Renewing My Residency in Cuba

Bureaucracy, Warnings and Xenophobia

By Fernando Ravsberg

Waiting at immigration at Terminal 3 of the Jose Marti Int. Airport. Photo: Raquel Pérez Díaz

HAVANA TIMES — Every 12 months for the past 26 years, I’ve had to renew my residency in Cuba, beginning with renewing my International Press Center credentials required to retain my residency and to obtain a new identification card and another year’s telephone line contract.

It is a bothersome procedure, particularly because of all the red tape involved and the mechanisms in place to make people sweat. To keep offering me Internet service, for instance, the telephone company demands that I present them with my new identity card every year.

Renewing one’s ID is one of the most complex procedures we foreigners have to go through, and it is crucial because, in order to travel abroad, one must present valid passport and residency card at the airport.

I had to renew my ID recently and the process required me to leave work three times, the first day to submit my old ID, two photos and a renewal application. Then, you must go back, from 8 am to 12 pm, to get your fingerprints taken and, lastly, return to pick up the document.

I was told to go on Tuesday and, when I arrived, there were a dozen people in line ahead of me. The “representatives” of different government entities began going in, without having to stand in line, and the officials would leave for 15 minutes at a time without offering a single explanation to those waiting.

This is the ID, the bone of contention. Photo: Raquel Perez Diaz

An hour and a half later, it was my turn to go in but, when I did, they told me they couldn’t find my ID card, that I should leave and wait for them to call me again. In front of the uniformed officials, I called the Press Center and complained about the situation.

“You shouldn’t complain like that,” the military official responsible for taking people’s fingerprints said to me.

“I should, because the poor work you’re doing affects me directly,” I replied.

“I’m going to call my superior,” she said in a threatening tone.

“I’d be happy to tell your “superior” the same things I’m telling you.”

In a few seconds, the “superior” had arrived with a no no-nonsense look on his face. He was around 70 and wore a dark brown uniform. He heard my complaints and I confirmed I was complaining with the Cuban Ministry of Foreign Affairs. Fairly angry, he said to me:

“MINREX has no power here. You’re a foreigner and you have no right to complain. This is our country and we have the right to do things as we see fit.”

“As a foreigner, I have the right to complain when I’m mistreated, be it in Havana, New York or Tokyo,” I retorted.

The “superior” thought about this for a moment and then immediately replied:

“If you have something to say, you come to me directly. You come and say to me, ‘sir, I have this or that problem.’ But you can’t do it with the employee here.”
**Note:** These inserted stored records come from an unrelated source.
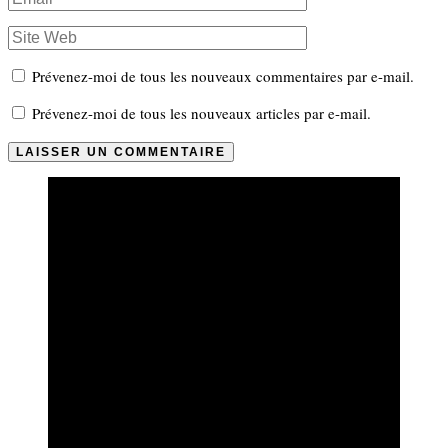
Prévenez-moi de tous les nouveaux commentaires par e-mail.
Prévenez-moi de tous les nouveaux articles par e-mail.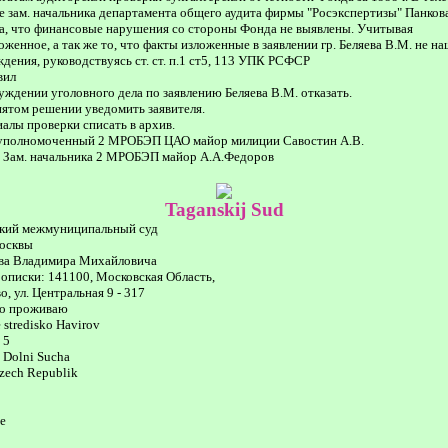
е зам. начальника департамента общего аудита фирмы "Росэкспертизы" Панкова
, что финансовые нарушения со стороны Фонда не выявлены. Учитывая
женное, а так же то, что факты изложенные в заявлении гр. Беляева В.М. не н
дения, руководствуясь ст. ст. п.1 ст5, 113 УПК РСФСР
вил
буждении уголовного дела по заявлению Беляева В.М. отказать.
нятом решении уведомить заявителя.
алы проверки списать в архив.
руполномоченный 2 МРОБЭП ЦАО майор милиции Савостин А.В.
 Зам. начальника 2 МРОБЭП майор А.А.Федоров
Taganskij Sud
ский межмуниципальный суд
Москвы
ева Владимира Михайловича
описки: 141100, Московская Область,
о, ул. Центральная 9 - 317
о проживаю
 stredisko Havirov
 5
- Dolni Sucha
zech Republik
е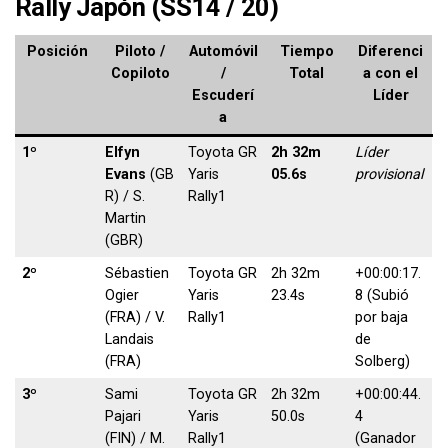
Rally Japón (SS14 / 20)
Posición
Piloto /
Automóvil
Tiempo
Diferenci
Copiloto
/
Total
a con el
Escuderí
Líder
a
1º
Elfyn
Toyota GR
2h 32m
Líder
Evans
(GB
Yaris
05.6s
provisional
R) / S.
Rally1
Martin
(GBR)
2º
Sébastien
Toyota GR
2h 32m
+00:00:17.
Ogier
Yaris
23.4s
8 (Subió
(FRA) / V.
Rally1
por baja
Landais
de
(FRA)
Solberg)
3º
Sami
Toyota GR
2h 32m
+00:00:44.
Pajari
Yaris
50.0s
4
(FIN) / M.
Rally1
(Ganador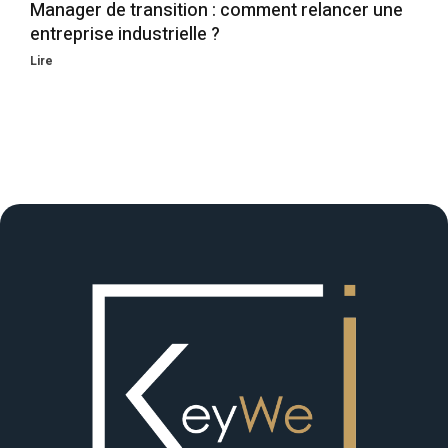
Manager de transition : comment relancer une
entreprise industrielle ?
Lire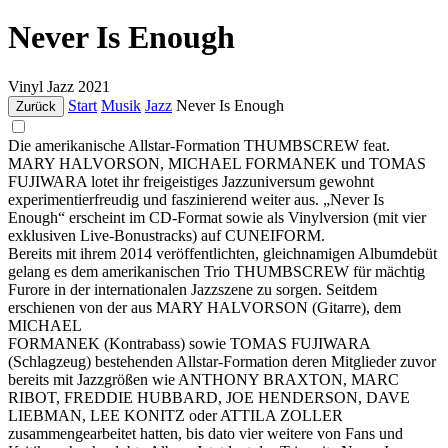
Never Is Enough
Vinyl
Jazz
2021
Start
Musik
Jazz
Never Is Enough
Zurück
Die amerikanische Allstar-Formation THUMBSCREW feat.
MARY HALVORSON, MICHAEL FORMANEK und TOMAS
FUJIWARA lotet ihr freigeistiges Jazzuniversum gewohnt
experimentierfreudig und faszinierend weiter aus. „Never Is
Enough“ erscheint im CD-Format sowie als Vinylversion (mit vier
exklusiven Live-Bonustracks) auf CUNEIFORM.
Bereits mit ihrem 2014 veröffentlichten, gleichnamigen Albumdebüt
gelang es dem amerikanischen Trio THUMBSCREW für mächtig
Furore in der internationalen Jazzszene zu sorgen. Seitdem
erschienen von der aus MARY HALVORSON (Gitarre), dem
MICHAEL
FORMANEK (Kontrabass) sowie TOMAS FUJIWARA
(Schlagzeug) bestehenden Allstar-Formation deren Mitglieder zuvor
bereits mit Jazzgrößen wie ANTHONY BRAXTON, MARC
RIBOT, FREDDIE HUBBARD, JOE HENDERSON, DAVE
LIEBMAN, LEE KONITZ oder ATTILA ZOLLER
zusammengearbeitet hatten, bis dato vier weitere von Fans und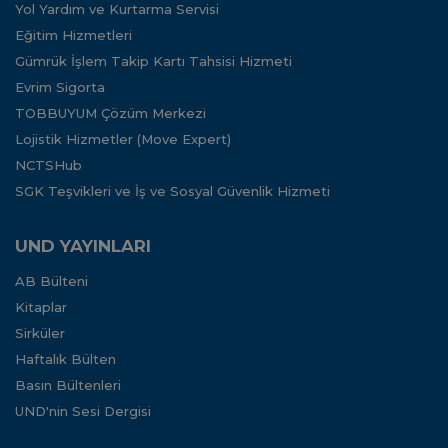
Yol Yardım ve Kurtarma Servisi
Eğitim Hizmetleri
Gümrük İşlem Takip Kartı Tahsisi Hizmeti
Evrim Sigorta
TOBBUYUM Çözüm Merkezi
Lojistik Hizmetler (Move Expert)
NCTSHub
SGK Teşvikleri ve İş ve Sosyal Güvenlik Hizmeti
UND YAYINLARI
AB Bülteni
Kitaplar
Sirküler
Haftalık Bülten
Basın Bültenleri
UND'nin Sesi Dergisi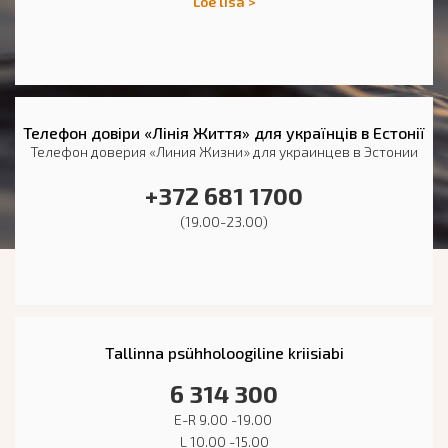
Loe lisa >
Телефон довіри «Лінія Життя» для українців в Естонії
Телефон доверия «Линия Жизни» для украинцев в Эстонии
+372 681 1700
(19.00-23.00)
Tallinna psühholoogiline kriisiabi
6 314 300
E-R 9.00 -19.00
L 10.00 -15.00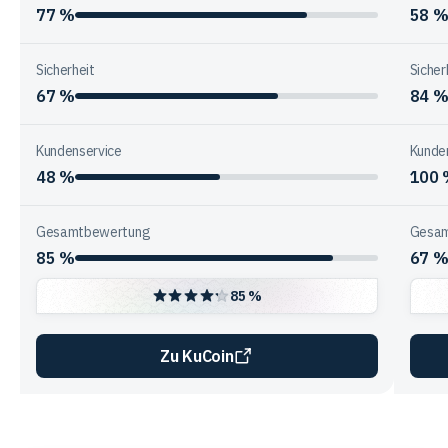
77 %
58 
Sicherheit
Sicher
67 %
84 
Kundenservice
Kunde
48 %
100
Gesamtbewertung
Gesam
85 %
67 
85 %
Zu KuCoin
Vergleichstabelle
zur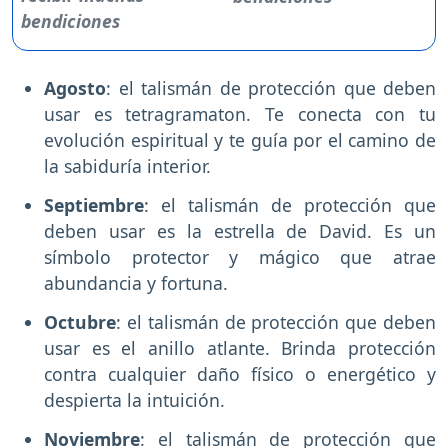
Agosto
: el talismán de protección que deben
usar es tetragramaton. Te conecta con tu
evolución espiritual y te guía por el camino de
la sabiduría interior.
Septiembre
: el talismán de protección que
deben usar es la estrella de David. Es un
símbolo protector y mágico que atrae
abundancia y fortuna.
Octubre
: el talismán de protección que deben
usar es el anillo atlante. Brinda protección
contra cualquier daño físico o energético y
despierta la intuición.
Noviembre
: el talismán de protección que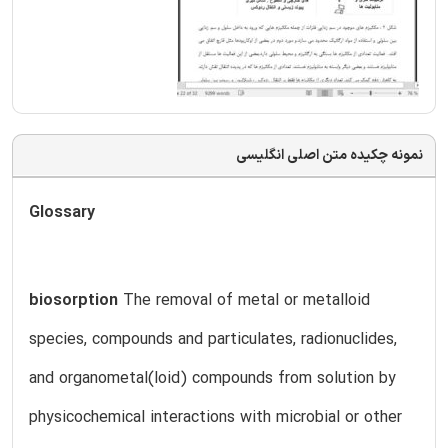
نمونه چکیده متن اصلی انگلیسی
Glossary
biosorption
The removal of metal or metalloid
species, compounds and particulates, radionuclides,
and organometal(loid) compounds from solution by
physicochemical interactions with microbial or other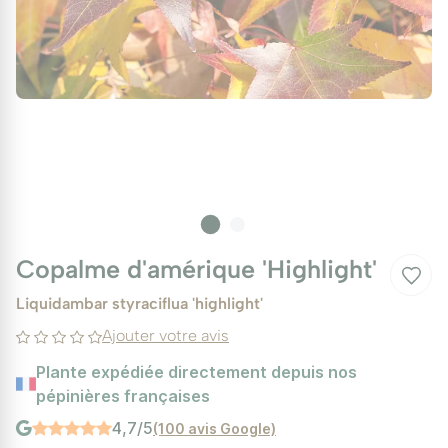
Copalme d'amérique 'Highlight'
Liquidambar styraciflua 'highlight'
Ajouter votre avis
Plante expédiée directement depuis nos
pépinières françaises
4,7/5
(100 avis Google)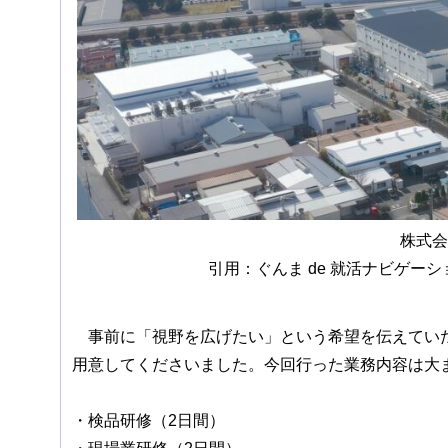
株式会
引用：ぐんま de 就活ナビゲーシ
事前に「視野を広げたい」という希望を伝えていた
用意してくださいました。今回行った業務内容は大
・検品研修（2日間）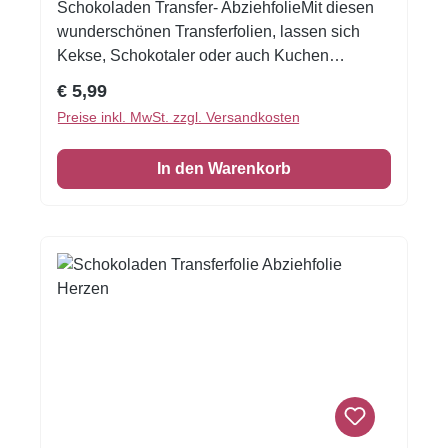
Schokoladen Transfer- AbziehfolieMit diesen
wunderschönen Transferfolien, lassen sich
Kekse, Schokotaler oder auch Kuchen
verzieren.Druck auf Schokolade. Schmelzen
Regulärer Preis:
€ 5,99
Sie die Schokolade, streichen Sie die
Preise inkl. MwSt. zzgl. Versandkosten
Schokolade auf die Transferfolie, eventuell mit
einer Aufstreichmatte und lassen Sie diese fest
In den Warenkorb
werden. Folie zum Schluss vorsichtig
abziehen.Nur für weisse Kuvertüre geeignet,
auf dunkler Kuvertüre sind die Motive nicht
sichtbar!Inhalt: 1 Bogen ca.A4, glutenfrei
“I’m not in the military, so I don’t have to follow any chain of command,” I replied, “let alone call you ‘sir,’ you’re not my superior.”

His expression got even sourer and he said I was being disrespectful. This surprised me, so I asked:

“What is it I said that you consider disrespectful?”

“It’s not what you said but how you said it,” the “superior” replied.

“And how exactly should one address you?” I asked.

“Look, I suggest you end this, for your own good,” he said to me, pointing a finger at me.

“Are you threatening me?”

“I’m telling you, for your own good, to put an end to this conversation.”

“What are you going to do? Throw me out of the country or put me in jail for criticizing the way you do things around here?”

“Get out of our offices, now!” He yells at me, losing it, and I obey.

Those who process the residencies of foreigners do not appear to be familiar with this phrase “Homeland is Humanity” by Jose Marti that greets us at the airport. Photo: Raquel Perez Diaz

I thought I’d become an illegal immigrant or that I would again be a “young man without papers,” but the International Press Center attached to MINREX intervened and solved the problem in a single day, without me having to stand in any more lines.

No “migra” in the world is characteristically sympathetic towards people but this is the government institution that deals with foreign residents in Cuba. One should expect a kinder, less bureaucratic treatment, from officials who should not address foreigners as though we were second-class citizens.

I’m a bit concerned and on edge about what could happen. We Latin Americans never take the “warnings” of a uniformed man lightly. In Cuba, one’s life is not in danger but some people know how to make your life bitter, and we run into immigration officials every time we travel and in many other official proceedings.